Há um detalhe: a pista de Congonhas tem 1700 metros - curta para suportar a aterrisagem de uma aeronave com todo aquele peso. O ideal seria uma pista com pelo menos 2500 metros. Esse fator, somado ao da pista molhada (e sem o grooving), mais ao do reverso direito da aeronave estar travado é que,muito provavelmente, foram as causas do acidente que matou mais de 200 pessoas.
Entretanto, é bom que se informe ao Palácio do Planalto que não há motivos para comemoração. Como já disse anteriormente, as companhias aéreas do tipo das “de baixo custo” que estão dividindo o mercado da aviação civil brasileira entre si, estão aí, e dessa forma irregular atuando, por obra, graça, ajuda, autorização e conivência do governo. No caso do acidente com o avião da Gol, no dia 29 de setembro do ano passado, houve a possibilidade de esconder todos os erros de procedimento cometidos pelas companhias aéreas porque pôde-se sair jogando a culpa de colo em colo. Dessa vez a coisa não será tão fácil, embora já nos encontremos em situação de que qualquer coisa seja possível neste país.
Vamos voltar no tempo. No dia 14 de setembro de 2000, o jornal Folha de São Paulo publicava matéria sobre a autorização do Departamento de Aviação Civil (DAC) para que 14 novas companhias aéreas entrassem em atuação no mercado nacional, 11 no setor de transporte de passageiros e três no transporte de carga. Na época, o chefe do Departamento de Planejamento do DAC, brigadeiro Carlos Alberto de Carvalho avaliava que o Brasil tinha uma demanda reprimida de 48 milhões de passageiros por ano. Mas, já naquela mesma época, o então presidente da Varig, Ozires Silva, dizia que o governo deveria levar em consideração requisitos básicos de segurança e de infra-estrutura para permitir que novas companhias entrassem no mercado de aviação. Eram tempos em que as portas para o futuro inferno que viveríamos, não só no setor de aviação, é claro, estavam sendo cuidadosamente abertas.

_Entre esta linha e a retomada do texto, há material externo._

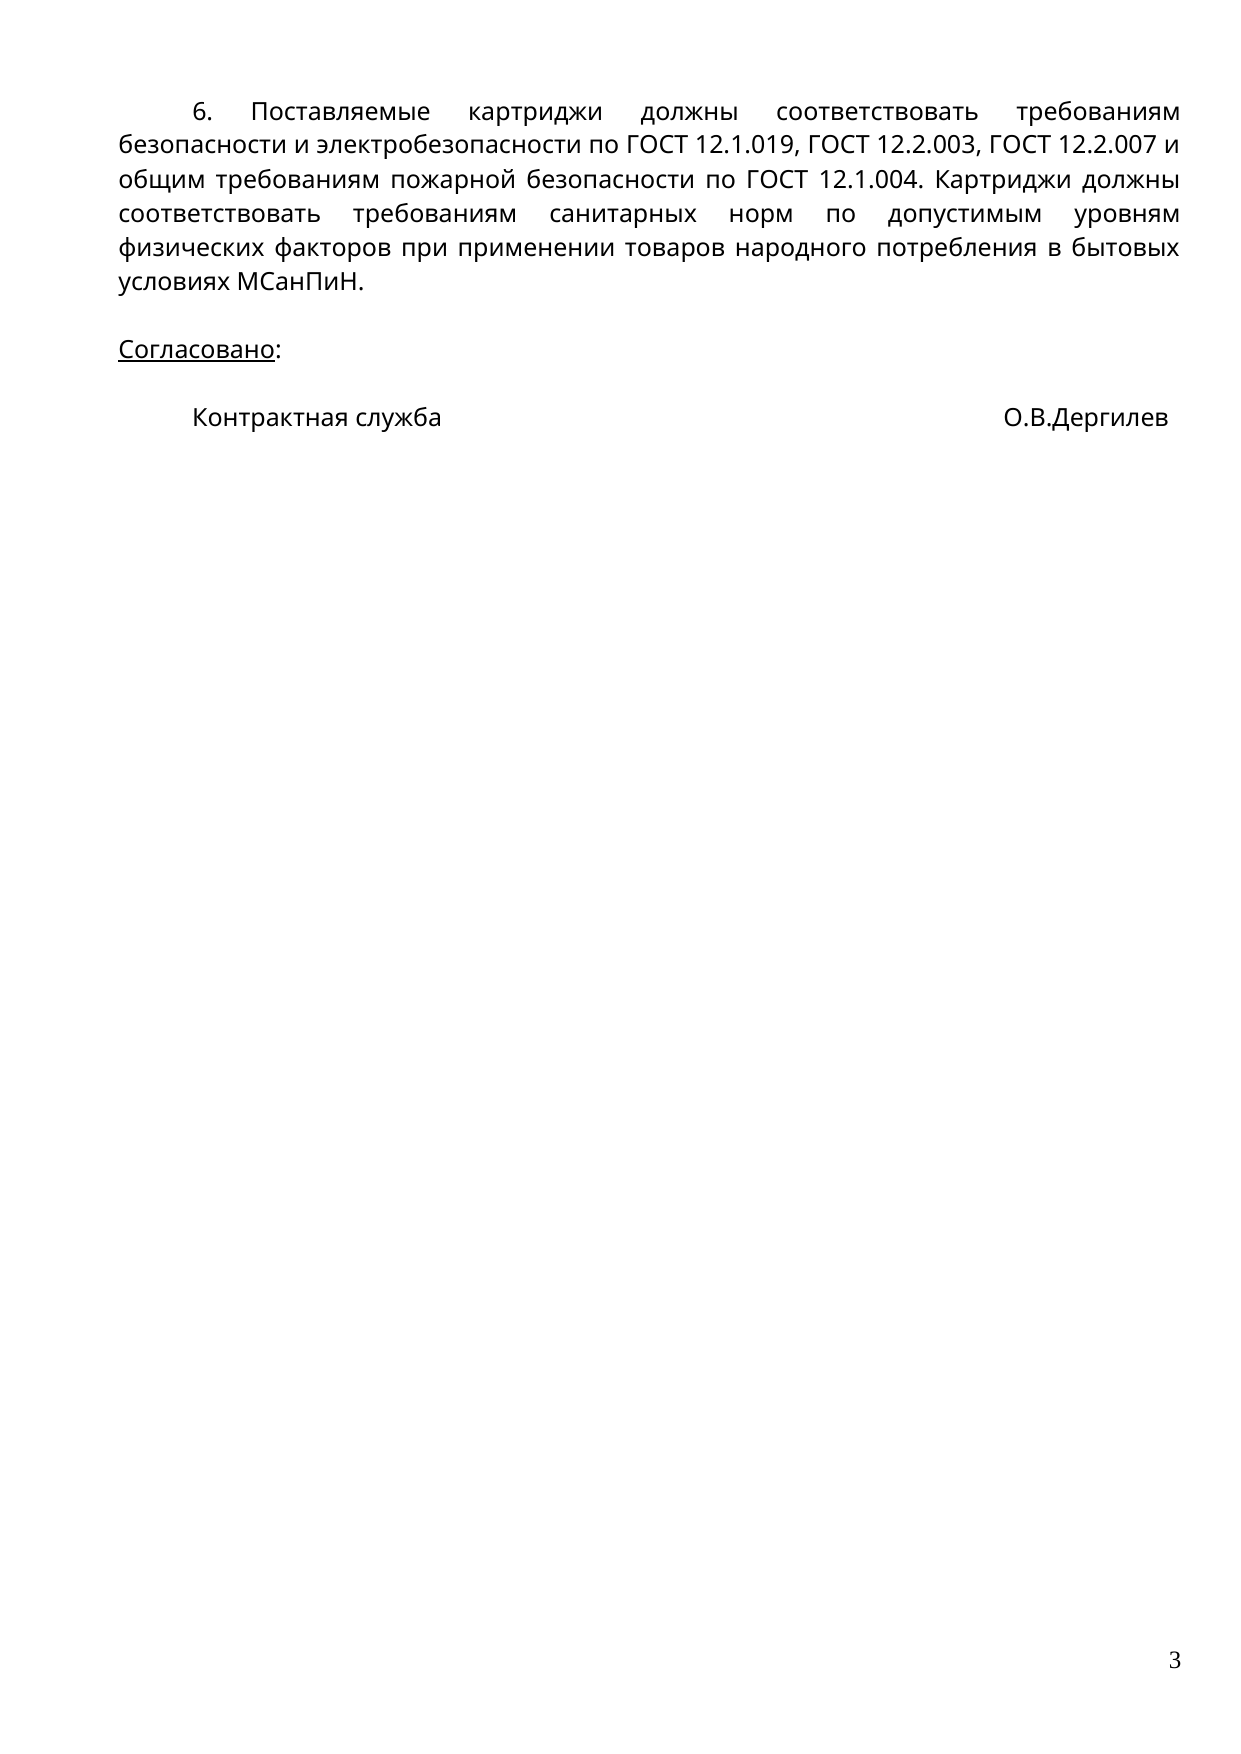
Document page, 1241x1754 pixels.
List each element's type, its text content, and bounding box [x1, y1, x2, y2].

É por fatos como esse que eu digo que a crise aérea começou com a criação e com o extermínio de companhias aéreas até que chegássemos ao mais do que previsto e óbvio caos a que hoje estamos submetidos. E é no meio desse caos e, diante da indignação sim, mas a dos brasileiros, não só pela situação de catástrofe que vivemos, mas pela atitude do senhor MAG, que cabe a pergunta ao senhor assessor especial da presidência desta coisa que ainda continuam chamando de país: “afinal, quem é que se f... (de verde e amarelo)?” Nós, brasileiros, presume-se.